» Excerpt provided
___

I would like to create an object of Generics Type in java. Please suggest how can I achieve the same.
Note: This may seem a trivial Generics Problem. But I bet.. it is'nt. :)
suppose I have the class declaration as:
public class Abc<T>
{
public T getInstanceOfT()
{
// I want to create an instance of T and return the same.
}
}
It looks like you are trying to create the class that serves as the entry point to your application as a generic, and that won't work... The JVM won't know what type it is supposed to be using when it's instantiated as you start the application.
However, if this were the more general case, then something like would be what you're looking for:
public MyGeneric<MyChoiceOfType> getMeAGenericObject(){
return new MyGeneric<MyChoiceOfType>();
}
or perhaps:
MyGeneric<String> objMyObject = new MyGeneric<String>();
You don't seem to understand how Generics work. You may want to look at http://java.sun.com/j2se/1.5.0/docs/guide/language/generics.html Basically what you could do is something like
public class Abc<T>
{
T someGenericThing;
public Abc(){}
public T getSomeGenericThing()
{
return someGenericThing;
}
public static void main(String[] args)
{
// create an instance of "Abc of String"
Abc<String> stringAbc = new Abc<String>();
String test = stringAbc.getSomeGenericThing();
}
}
In the code you posted, it's impossible to create an instance of T since you don't know what type that is:
public class Abc<T>
{
public T getInstanceOfT()
{
// There is no way to create an instance of T here
// since we don't know its type
}
}
Of course it is possible if you have a reference to Class<T> and T has a default constructor, just call newInstance() on the Class object.
If you subclass Abc<T> you can even work around the type erasure problem and won't have to pass any Class<T> references around:
import java.lang.reflect.ParameterizedType;
public class Abc<T>
{
T getInstanceOfT()
{
ParameterizedType superClass = (ParameterizedType) getClass().getGenericSuperclass();
Class<T> type = (Class<T>) superClass.getActualTypeArguments()[0];
try
{
return type.newInstance();
}
catch (Exception e)
{
// Oops, no default constructor
throw new RuntimeException(e);
}
}
public static void main(String[] args)
{
String instance = new SubClass().getInstanceOfT();
System.out.println(instance.getClass());
}
}
class SubClass
extends Abc<String>
{
}
What you wrote doesn't make any sense, generics in Java are meant to add the functionality of parametric polymorphism to objects.
What does it mean? It means that you want to keep some type variables of your classes undecided, to be able to use your classes with many different types.
But your type variable T is an attribute that is resolved at run-time, the Java compiler will compile your class proving type safety without trying to know what kind of object is T so it's impossible for it to let your use a type variable in a static method. The type is associated to a run-time instance of the object while public void static main(..) is associated to the class definition and at that scope T doesn't mean anything.
If you want to use a type variable inside a static method you have to declare the method as generic (this because, as explained type variables of a template class are related to its run-time instance), not the class:
class SandBox
{
public static <T> void myMethod()

___

(Saved entries)
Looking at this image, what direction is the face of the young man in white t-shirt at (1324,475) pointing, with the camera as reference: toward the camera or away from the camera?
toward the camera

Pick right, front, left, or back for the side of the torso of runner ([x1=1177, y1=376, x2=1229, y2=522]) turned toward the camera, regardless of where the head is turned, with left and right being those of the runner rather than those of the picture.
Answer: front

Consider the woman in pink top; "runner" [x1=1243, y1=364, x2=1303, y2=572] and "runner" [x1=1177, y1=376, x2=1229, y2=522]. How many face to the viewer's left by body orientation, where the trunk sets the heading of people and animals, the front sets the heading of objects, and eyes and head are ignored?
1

___

» Work required
Quote the Java generics thread from "What does it" to "<T> void myMethod()". The listing is separate from the Java generics thread.

» Task output
What does it mean? It means that you want to keep some type variables of your classes undecided, to be able to use your classes with many different types.
But your type variable T is an attribute that is resolved at run-time, the Java compiler will compile your class proving type safety without trying to know what kind of object is T so it's impossible for it to let your use a type variable in a static method. The type is associated to a run-time instance of the object while public void static main(..) is associated to the class definition and at that scope T doesn't mean anything.
If you want to use a type variable inside a static method you have to declare the method as generic (this because, as explained type variables of a template class are related to its run-time instance), not the class:
class SandBox
{
public static <T> void myMethod()